# Weird but Awesome Knitted Things



## SvenskaFlicka (Nov 2, 2011)

Here is a link to a list of "23 Weird but Awesome Knitted Things"

I thought you might all enjoy it! 

23 Weird but Awesome Knitted Things


----------



## mistletoad (Apr 17, 2003)

Those are great, but my all time favourite weird knitted thing was a anatomically correct Kimi Raikkonen doll.


----------



## Pearl B (Sep 27, 2008)

Some of those are really cute! others are :hysterical:.
Neat link, thanks :thumb:


----------



## Maura (Jun 6, 2004)

Just went apple picking. Now I know what I'll be doing tonight.


----------



## Janetm (Jul 1, 2011)

Neat link.. I love the chairs. They look so nice and cozy..


----------



## Taylor R. (Apr 3, 2013)

That leotard is amazing (coming from a back-in-the-day pointe dancer)!


----------



## Kris in MI (May 30, 2002)

rock cozies. . . I'm sure glad my girls didn't know how to knit back in the days when they would "make" me paperweights out of rocks they picked up in the field.  I have lots of rocks in my flowerbed now that say "MOM" in fading poster paint.


----------



## hotzcatz (Oct 16, 2007)

The rock cozies were a hoot, although I'd not actually want one. 

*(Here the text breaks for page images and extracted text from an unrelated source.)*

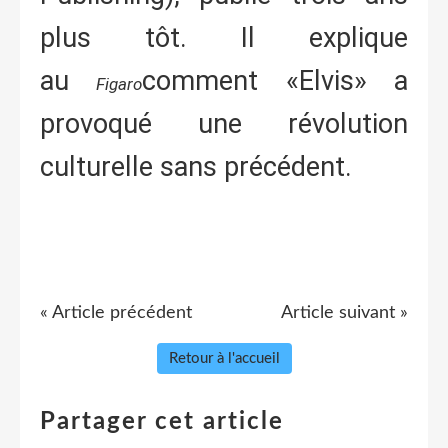
plus tôt. Il explique
au
comment «Elvis» a
Figaro
provoqué une révolution
culturelle sans précédent.
« Article précédent
Article suivant »
Retour à l'accueil
Partager cet article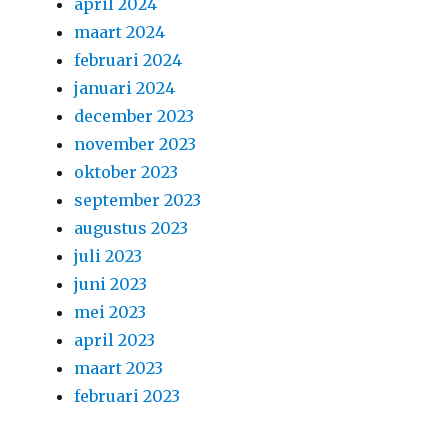
april 2024
maart 2024
februari 2024
januari 2024
december 2023
november 2023
oktober 2023
september 2023
augustus 2023
juli 2023
juni 2023
mei 2023
april 2023
maart 2023
februari 2023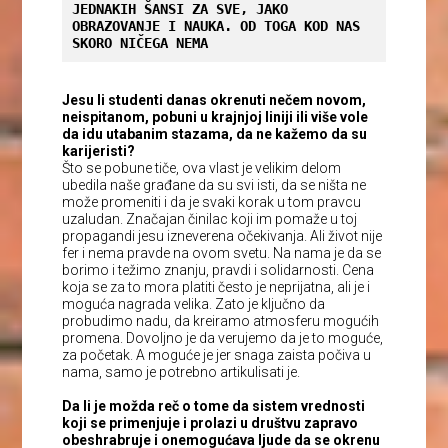
JEDNAKIH ŠANSI ZA SVE, JAKO 
OBRAZOVANJE I NAUKA. OD TOGA KOD NAS 
SKORO NIČEGA NEMA
Jesu li studenti danas okrenuti nečem novom,
neispitanom, pobuni u krajnjoj liniji ili više vole
da idu utabanim stazama, da ne kažemo da su
karijeristi?
Što se pobune tiče, ova vlast je velikim delom
ubedila naše građane da su svi isti, da se ništa ne
može promeniti i da je svaki korak u tom pravcu
uzaludan. Značajan činilac koji im pomaže u toj
propagandi jesu izneverena očekivanja. Ali život nije
fer i nema pravde na ovom svetu. Na nama je da se
borimo i težimo znanju, pravdi i solidarnosti. Cena
koja se za to mora platiti često je neprijatna, ali je i
moguća nagrada velika. Zato je ključno da
probudimo nadu, da kreiramo atmosferu mogućih
promena. Dovoljno je da verujemo da je to moguće,
za početak. A moguće je jer snaga zaista počiva u
nama, samo je potrebno artikulisati je.
Da li je možda reč o tome da sistem vrednosti
koji se primenjuje i prolazi u društvu zapravo
obeshrabruje i onemogućava ljude da se okrenu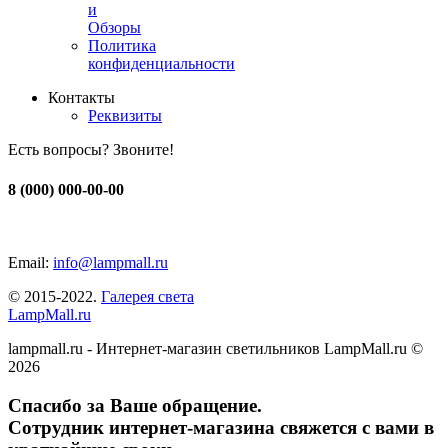
и
Обзоры
Политика
конфиденциальности
Контакты
Реквизиты
Есть вопросы? Звоните!
8 (000) 000-00-00
Email:
info@lampmall.ru
© 2015-2022.
Галерея света
LampMall.ru
lampmall.ru - Интернет-магазин светильников LampMall.ru ©
2026
Спасибо за Ваше обращение.
Сотрудник интернет-магазина свяжется с вами в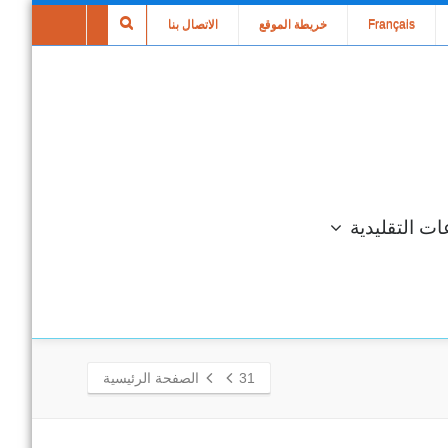
Français
خريطة الموقع
الاتصال بنا
ات التقليدية
31
الصفحة الرئيسية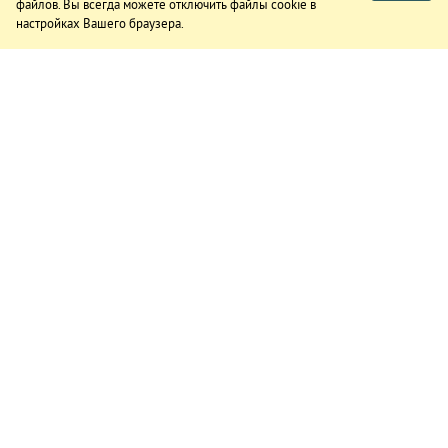
файлов. Вы всегда можете отключить файлы cookie в
настройках Вашего браузера.
ИЗДАНИЕ
О газете
Подписка
Реклама в газете
Реклама на сайте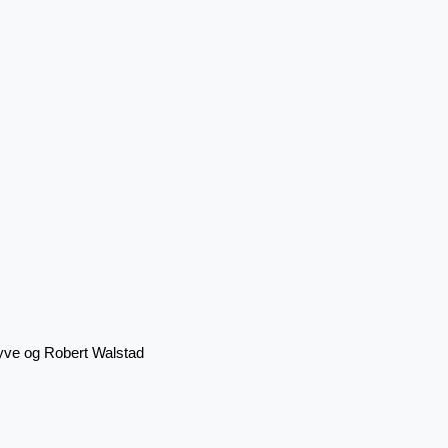
yve og Robert Walstad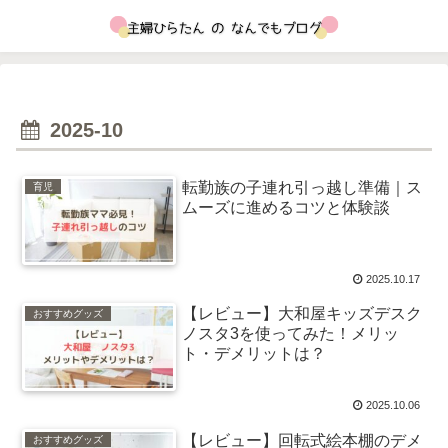
2025-10
転勤族の子連れ引っ越し準備｜ス
育児
ムーズに進めるコツと体験談
2025.10.17
【レビュー】大和屋キッズデスク
おすすめグッズ
ノスタ3を使ってみた！メリッ
ト・デメリットは？
2025.10.06
【レビュー】回転式絵本棚のデメ
おすすめグッズ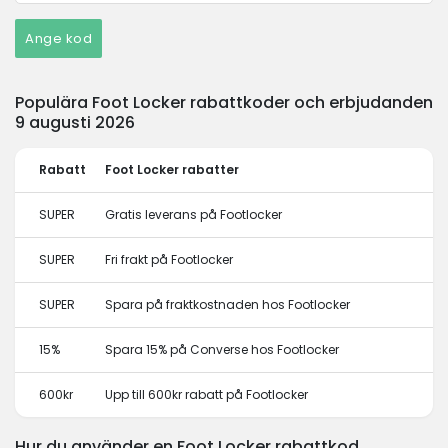
Ange kod
Populära Foot Locker rabattkoder och erbjudanden
9 augusti 2026
Rabatt
Foot Locker rabatter
SUPER
Gratis leverans på Footlocker
SUPER
Fri frakt på Footlocker
SUPER
Spara på fraktkostnaden hos Footlocker
15%
Spara 15% på Converse hos Footlocker
600kr
Upp till 600kr rabatt på Footlocker
Hur du använder en Foot Locker rabattkod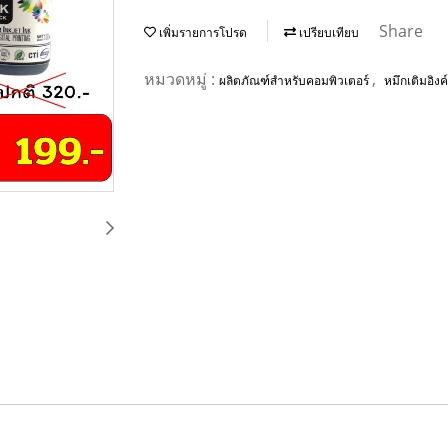
Share
เพิ่มรายการโปรด
เปรียบเทียบ
หมวดหมู่ :
,
ผลิตภัณฑ์สำหรับคอมพิวเตอร์
หมึกเติมอิงค์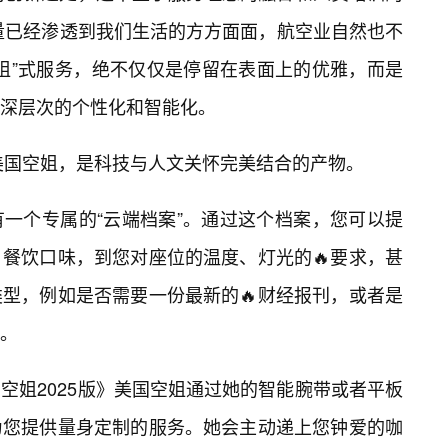
力量已经渗透到我们生活的方方面面，航空业自然也不
空姐”式服务，绝不仅仅是停留在表面上的优雅，而是
深层次的个性化和智能化。
》美国空姐，是科技与人文关怀完美结合的产物。
有一个专属的“云端档案”。通过这个档案，您可以提
餐饮口味，到您对座位的温度、灯光的🔥要求，甚
型，例如是否需要一份最新的🔥财经报刊，或者是
。
空姐2025版》美国空姐通过她的智能腕带或者平板
为您提供量身定制的服务。她会主动递上您钟爱的咖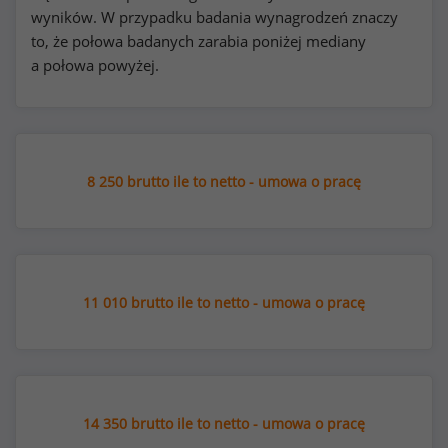
wyników. W przypadku badania wynagrodzeń znaczy
to, że połowa badanych zarabia poniżej mediany
a połowa powyżej.
8 250 brutto ile to netto - umowa o pracę
11 010 brutto ile to netto - umowa o pracę
14 350 brutto ile to netto - umowa o pracę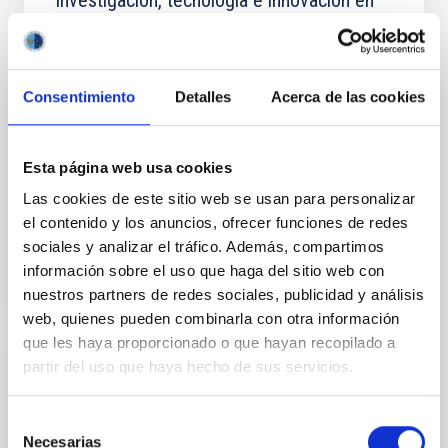
investigación, tecnología e innovación en
el sector de spectroscopía de Rayos
Gamma y sus aplicaciones
Establecer un marco de cooperación para la firma de
Consentimiento
Detalles
Acerca de las cookies
convenios específicos que faciliten la realización de
proyectos conjuntos en investigación, desarrollo e
innovación, especialmente en el campo de la
Esta página web usa cookies
Fecha en vigor
23/06/2015
-
23/06/2025
Las cookies de este sitio web se usan para personalizar
No vigente
el contenido y los anuncios, ofrecer funciones de redes
sociales y analizar el tráfico. Además, compartimos
información sobre el uso que haga del sitio web con
nuestros partners de redes sociales, publicidad y análisis
web, quienes pueden combinarla con otra información
que les haya proporcionado o que hayan recopilado a
partir del uso que haya hecho de sus servicios.
Convenio Marco entre la Universidad
Europea de Canarias y el Instituto de
Selección
Astrofísica de Canarias
Necesarias
de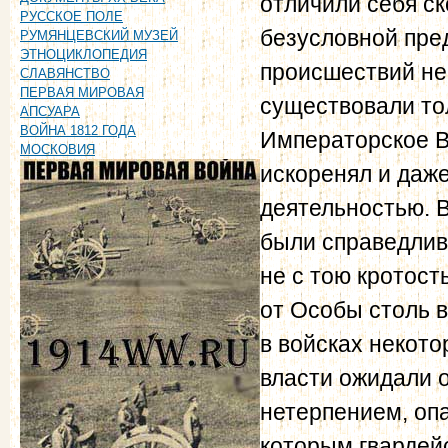
отличили себя ск
РУССКОЕ ПОЛЕ
безусловной пре
РУМЯНЦЕВСКИЙ МУЗЕЙ
ЭТНОЦИКЛОПЕДИЯ
происшествий не
СЛАВЯНСТВО
ПЕРВАЯ МИРОВАЯ
существовали тол
АПСУАРА
ВОЙНА 1812 ГОДА
Императорское В
МОСКОВИЯ
искоренял и даж
деятельностью. В
были справедлив
не с тою кротост
от Особы столь в
в войсках некото
власти ожидали 
нетерпением, оп
которым гвардейс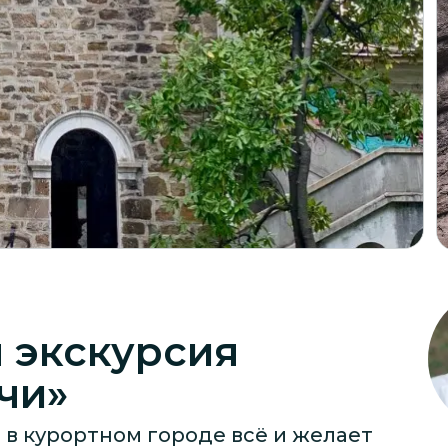
 экскурсия
чи»
л в курортном городе всё и желает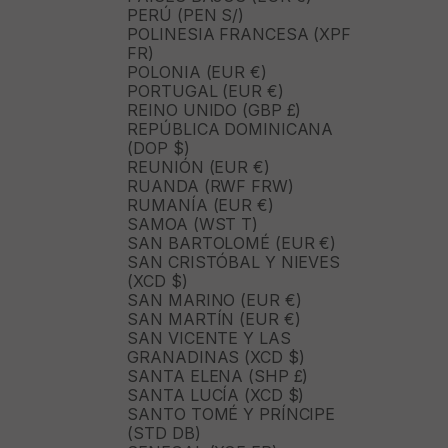
PERÚ (PEN S/)
POLINESIA FRANCESA (XPF
FR)
POLONIA (EUR €)
PORTUGAL (EUR €)
REINO UNIDO (GBP £)
REPÚBLICA DOMINICANA
(DOP $)
REUNIÓN (EUR €)
RUANDA (RWF FRW)
RUMANÍA (EUR €)
SAMOA (WST T)
SAN BARTOLOMÉ (EUR €)
SAN CRISTÓBAL Y NIEVES
(XCD $)
SAN MARINO (EUR €)
SAN MARTÍN (EUR €)
SAN VICENTE Y LAS
GRANADINAS (XCD $)
SANTA ELENA (SHP £)
SANTA LUCÍA (XCD $)
SANTO TOMÉ Y PRÍNCIPE
(STD DB)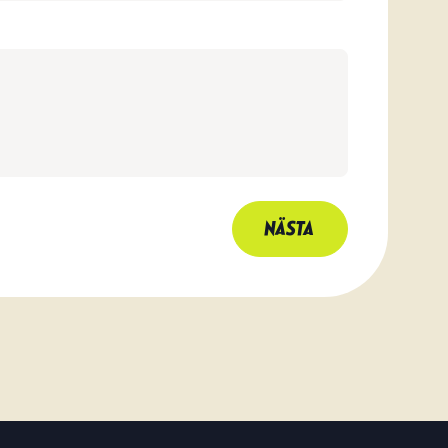
Andorra
Aruba
ustralien
Österrike
Bahrain
NÄSTA
Barbados
Belgien
Bermuda
zegovina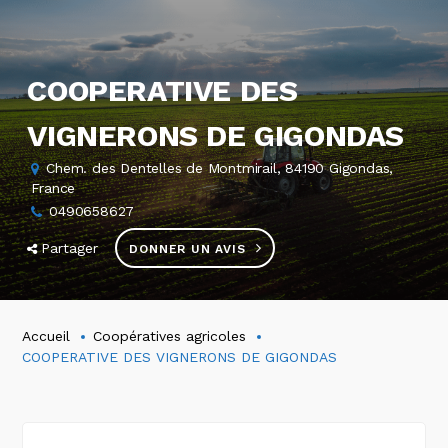
COOPERATIVE DES
VIGNERONS DE GIGONDAS
Chem. des Dentelles de Montmirail, 84190 Gigondas,
France
0490658627
Partager
DONNER UN AVIS
Accueil
Coopératives agricoles
COOPERATIVE DES VIGNERONS DE GIGONDAS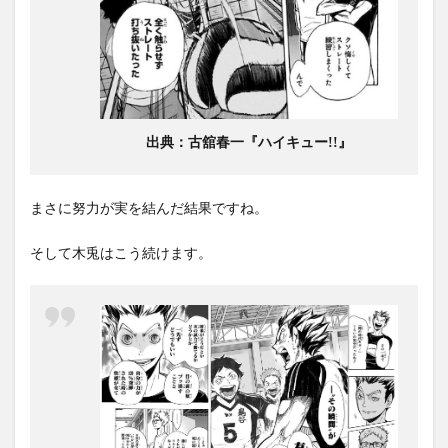
出典：古舘春一『ハイキュー!!』
まさに努力が実を結んだ結果ですね。
そして木兎はこう続けます。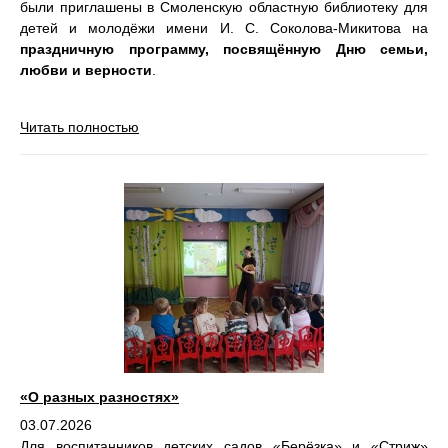
были приглашены в Смоленскую областную библиотеку для
детей и молодёжи имени И. С. Соколова-Микитова на
праздничную программу, посвящённую Дню семьи,
любви и верности
.
Читать полностью
«О разных разностях»
03.07.2026
Для воспитанников детских садов «Берёзка» и «Стриж»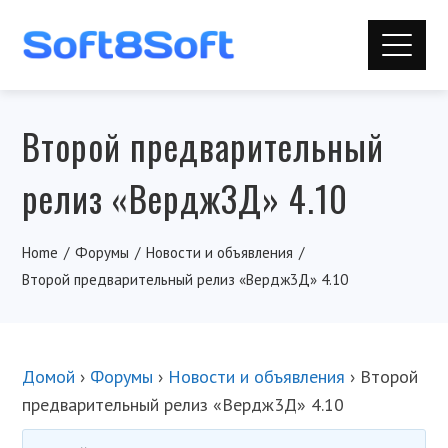
Второй предварительный
релиз «Вердж3Д» 4.10
Home
Форумы
Новости и объявления
Второй предварительный релиз «Вердж3Д» 4.10
Домой
›
Форумы
›
Новости и объявления
›
Второй
предварительный релиз «Вердж3Д» 4.10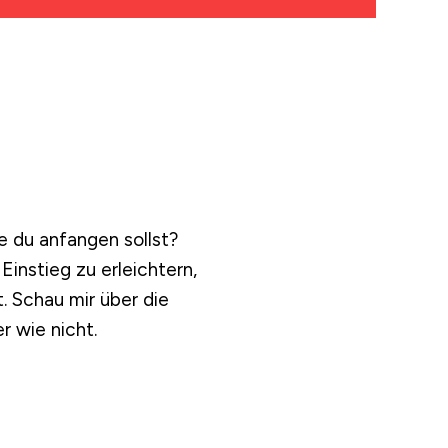
e du anfangen sollst?
Einstieg zu erleichtern,
t. Schau mir über die
r wie nicht.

Didn't those bobbles on the chairs look like they'd be less than comfy to sit on, though?


----------



## chickenista (Mar 24, 2007)

The people that have these types of things in their homes must not have any dust at all.
I have dust. Loads of oddly dark dust.


----------



## Two Tracks (Jul 13, 2013)

I like the felted elephant tea cozie


----------